Fabulous New Faba Beans Now Available
Four winter-hardy faba bean germplasm lines developed by Agricultural Research Service (ARS) scientists and their collaborators are now available for further development.
The faba bean, Vicia faba, is among the oldest domesticated crops and is grown worldwide for food, feed, and forage. It can also serve as a cover crop that converts, or "fixes," atmospheric nitrogen into a form subsequent crops can use for growth. Its tall height and thick canopy also help shade out weeds. And when chopped and left in place to decompose as a "green manure," faba plants can protect and nourish soil.
Current U.S. varieties can tolerate cool temperatures and light frosts, but they do not possess true winterhardiness. Shoring up the trait could allow growers to use faba bean as a winter cover crop. Growers could also save fertilizer costs and earn income from harvesting the seed.
"In the Palouse region, pea, chickpea, and lentil are currently used as rotation crops with wheat, the main crop," says geneticist Jinguo Hu, who leads ARS's Plant Germplasm Introduction and Testing Research Unit in Pullman, Washington. (The Palouse covers parts of southeastern Washington and northwest Idaho.) "Faba bean has potential to extend the crop diversity in this region and elsewhere."

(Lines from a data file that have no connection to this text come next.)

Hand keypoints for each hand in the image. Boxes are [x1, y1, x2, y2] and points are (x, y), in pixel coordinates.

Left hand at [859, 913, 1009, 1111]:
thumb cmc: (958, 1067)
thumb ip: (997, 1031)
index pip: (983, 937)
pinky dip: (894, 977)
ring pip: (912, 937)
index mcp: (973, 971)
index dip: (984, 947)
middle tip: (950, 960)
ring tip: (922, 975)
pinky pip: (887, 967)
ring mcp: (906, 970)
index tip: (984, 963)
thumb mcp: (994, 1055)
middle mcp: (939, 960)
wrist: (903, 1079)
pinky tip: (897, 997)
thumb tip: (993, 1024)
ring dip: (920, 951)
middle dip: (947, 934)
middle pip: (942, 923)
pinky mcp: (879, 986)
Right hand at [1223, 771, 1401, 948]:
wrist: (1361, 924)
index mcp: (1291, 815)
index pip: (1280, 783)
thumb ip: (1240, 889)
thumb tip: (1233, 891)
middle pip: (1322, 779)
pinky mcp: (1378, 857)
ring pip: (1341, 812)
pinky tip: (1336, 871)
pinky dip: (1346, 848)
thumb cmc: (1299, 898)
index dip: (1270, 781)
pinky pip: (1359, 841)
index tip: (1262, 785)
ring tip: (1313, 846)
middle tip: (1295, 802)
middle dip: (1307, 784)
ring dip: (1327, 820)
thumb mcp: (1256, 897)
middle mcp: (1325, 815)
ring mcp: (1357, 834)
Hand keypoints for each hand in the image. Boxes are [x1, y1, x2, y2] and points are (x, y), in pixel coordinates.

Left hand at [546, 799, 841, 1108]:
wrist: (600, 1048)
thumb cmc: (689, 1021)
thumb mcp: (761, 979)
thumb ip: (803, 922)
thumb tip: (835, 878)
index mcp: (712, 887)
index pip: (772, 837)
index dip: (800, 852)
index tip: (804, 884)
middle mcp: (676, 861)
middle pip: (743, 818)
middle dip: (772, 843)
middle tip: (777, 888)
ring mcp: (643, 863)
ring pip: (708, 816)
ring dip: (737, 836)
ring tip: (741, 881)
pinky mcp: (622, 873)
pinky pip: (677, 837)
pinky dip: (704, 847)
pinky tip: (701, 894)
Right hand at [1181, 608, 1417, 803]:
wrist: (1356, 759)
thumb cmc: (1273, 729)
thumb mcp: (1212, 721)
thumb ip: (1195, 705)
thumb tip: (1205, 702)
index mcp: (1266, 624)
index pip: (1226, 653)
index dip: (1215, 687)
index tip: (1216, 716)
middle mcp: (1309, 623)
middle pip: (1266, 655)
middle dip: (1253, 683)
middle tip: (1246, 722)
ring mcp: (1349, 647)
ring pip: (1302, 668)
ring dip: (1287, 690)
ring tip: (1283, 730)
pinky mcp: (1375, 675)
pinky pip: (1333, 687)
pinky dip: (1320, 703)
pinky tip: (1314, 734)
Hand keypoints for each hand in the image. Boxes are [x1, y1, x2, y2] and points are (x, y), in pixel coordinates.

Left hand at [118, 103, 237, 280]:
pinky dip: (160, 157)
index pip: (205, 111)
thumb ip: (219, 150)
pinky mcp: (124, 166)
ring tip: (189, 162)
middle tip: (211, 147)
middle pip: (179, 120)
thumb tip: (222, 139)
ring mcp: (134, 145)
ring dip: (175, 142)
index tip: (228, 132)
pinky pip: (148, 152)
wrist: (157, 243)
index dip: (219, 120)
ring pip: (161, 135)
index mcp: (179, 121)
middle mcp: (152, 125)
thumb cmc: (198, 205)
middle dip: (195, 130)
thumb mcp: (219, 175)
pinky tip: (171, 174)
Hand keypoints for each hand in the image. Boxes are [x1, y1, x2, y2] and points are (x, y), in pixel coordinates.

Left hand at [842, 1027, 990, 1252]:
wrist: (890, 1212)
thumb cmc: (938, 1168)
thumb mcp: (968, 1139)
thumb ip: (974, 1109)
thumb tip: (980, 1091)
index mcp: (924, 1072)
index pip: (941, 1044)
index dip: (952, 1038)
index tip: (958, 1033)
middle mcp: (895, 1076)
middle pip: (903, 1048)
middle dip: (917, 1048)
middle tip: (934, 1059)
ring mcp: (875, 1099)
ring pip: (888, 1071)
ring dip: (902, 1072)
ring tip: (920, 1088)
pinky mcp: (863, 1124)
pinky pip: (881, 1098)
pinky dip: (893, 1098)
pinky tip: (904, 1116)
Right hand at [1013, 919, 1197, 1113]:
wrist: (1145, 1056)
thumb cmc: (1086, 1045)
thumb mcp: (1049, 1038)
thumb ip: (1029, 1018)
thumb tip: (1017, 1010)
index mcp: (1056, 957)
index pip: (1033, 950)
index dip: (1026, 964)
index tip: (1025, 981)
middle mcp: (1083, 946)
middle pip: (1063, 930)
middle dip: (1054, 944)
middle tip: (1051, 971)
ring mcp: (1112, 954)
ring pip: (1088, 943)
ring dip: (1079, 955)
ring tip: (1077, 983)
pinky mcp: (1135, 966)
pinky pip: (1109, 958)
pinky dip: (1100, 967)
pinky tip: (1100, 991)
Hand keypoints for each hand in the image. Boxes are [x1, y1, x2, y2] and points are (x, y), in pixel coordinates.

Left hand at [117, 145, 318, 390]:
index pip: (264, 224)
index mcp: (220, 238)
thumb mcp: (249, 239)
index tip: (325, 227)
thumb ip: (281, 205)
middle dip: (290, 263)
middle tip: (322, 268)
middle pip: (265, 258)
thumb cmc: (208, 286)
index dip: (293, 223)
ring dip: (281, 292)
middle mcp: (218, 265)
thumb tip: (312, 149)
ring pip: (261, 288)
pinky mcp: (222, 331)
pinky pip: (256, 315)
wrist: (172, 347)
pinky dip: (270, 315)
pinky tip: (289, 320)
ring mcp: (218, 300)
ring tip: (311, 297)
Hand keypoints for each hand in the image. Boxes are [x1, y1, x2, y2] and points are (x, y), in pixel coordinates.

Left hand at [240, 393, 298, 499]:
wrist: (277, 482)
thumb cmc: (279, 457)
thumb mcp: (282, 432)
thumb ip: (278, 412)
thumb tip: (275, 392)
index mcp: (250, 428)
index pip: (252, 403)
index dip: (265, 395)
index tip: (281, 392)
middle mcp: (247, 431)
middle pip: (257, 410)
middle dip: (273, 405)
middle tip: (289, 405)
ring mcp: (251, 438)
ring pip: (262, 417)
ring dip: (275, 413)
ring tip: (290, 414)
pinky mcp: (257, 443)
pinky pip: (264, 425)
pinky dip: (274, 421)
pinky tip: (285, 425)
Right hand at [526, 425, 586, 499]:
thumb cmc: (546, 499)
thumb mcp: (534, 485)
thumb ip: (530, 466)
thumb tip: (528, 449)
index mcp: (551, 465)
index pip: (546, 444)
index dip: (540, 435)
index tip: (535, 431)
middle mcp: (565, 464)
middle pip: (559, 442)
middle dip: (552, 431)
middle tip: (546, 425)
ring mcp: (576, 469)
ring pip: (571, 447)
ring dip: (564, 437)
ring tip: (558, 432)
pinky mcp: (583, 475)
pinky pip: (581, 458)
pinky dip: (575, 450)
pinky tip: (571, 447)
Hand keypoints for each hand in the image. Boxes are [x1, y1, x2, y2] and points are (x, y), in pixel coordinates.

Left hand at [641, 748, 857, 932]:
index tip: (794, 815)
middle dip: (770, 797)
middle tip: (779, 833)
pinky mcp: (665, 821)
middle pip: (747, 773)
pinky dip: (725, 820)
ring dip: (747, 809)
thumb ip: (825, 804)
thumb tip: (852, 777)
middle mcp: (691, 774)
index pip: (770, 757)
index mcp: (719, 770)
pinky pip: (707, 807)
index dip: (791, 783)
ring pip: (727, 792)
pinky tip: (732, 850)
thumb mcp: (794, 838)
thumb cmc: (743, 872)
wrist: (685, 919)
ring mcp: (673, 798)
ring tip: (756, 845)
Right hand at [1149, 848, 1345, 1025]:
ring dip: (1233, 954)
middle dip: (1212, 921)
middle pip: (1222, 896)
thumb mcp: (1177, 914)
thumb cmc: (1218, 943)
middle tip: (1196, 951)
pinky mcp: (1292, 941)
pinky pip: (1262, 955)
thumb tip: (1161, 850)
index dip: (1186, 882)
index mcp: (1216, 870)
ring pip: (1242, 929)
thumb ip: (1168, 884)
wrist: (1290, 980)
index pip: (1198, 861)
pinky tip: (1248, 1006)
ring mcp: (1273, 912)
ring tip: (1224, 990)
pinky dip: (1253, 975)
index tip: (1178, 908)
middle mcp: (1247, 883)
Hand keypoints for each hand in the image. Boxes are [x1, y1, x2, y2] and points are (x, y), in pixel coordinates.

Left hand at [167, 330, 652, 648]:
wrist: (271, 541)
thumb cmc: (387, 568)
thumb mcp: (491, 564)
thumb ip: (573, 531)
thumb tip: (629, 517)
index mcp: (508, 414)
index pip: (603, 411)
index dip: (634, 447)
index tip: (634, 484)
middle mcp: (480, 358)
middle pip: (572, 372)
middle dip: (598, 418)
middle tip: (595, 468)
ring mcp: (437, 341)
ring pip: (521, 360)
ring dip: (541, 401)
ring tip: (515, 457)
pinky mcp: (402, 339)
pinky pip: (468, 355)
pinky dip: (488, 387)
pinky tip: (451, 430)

In October 2008, Hu and his fellow geneticists at the ARS research unit and Washington State University-Pullman began an intensive screening effort to identify sources of winterhardiness in faba bean. They began with 175 accessions (samples) chosen from a faba bean germplasm collection maintained at the ARS Western Regional Plant Introduction Station in Pullman. Among these accessions were commercial cultivars and breeding lines obtained from northern Europe, where cold tolerance is essential to successful faba bean production.
From the 175 accessions, the team chose several promising faba bean lines with winterhardiness comparable to that of the European lines, which were used as controls in the trials. To further enhance the trait, the researchers produced six total generations of offspring plants from each line to methodically refine their search for the hardiest individuals.
Ultimately, they chose four lines of European descent that had an average winter survival rate of 84 percent during 2013-2014 field tests at three farm sites in southeastern Washington, where winter temperatures ranged from 50 °F down to -12.5 °F. Hu says the four faba bean lines were also selected for seed size and quality, flowering, and suitability as a fall-sown cover crop for dryland grain-production systems—particularly in the hilly, fertile Palouse.
"These lines will also be useful in other regions up to USDA plant hardiness zone 6b as a cover crop, green manure, or grain crop," says Hu.
The research findings appeared in the August 2015 Journal of Plant Registrations.—By Jan Suszkiw, ARS Office of Communications.
"Fabulous New Faba Beans Now Available" was published in the July 2016 issue of AgResearch Magazine.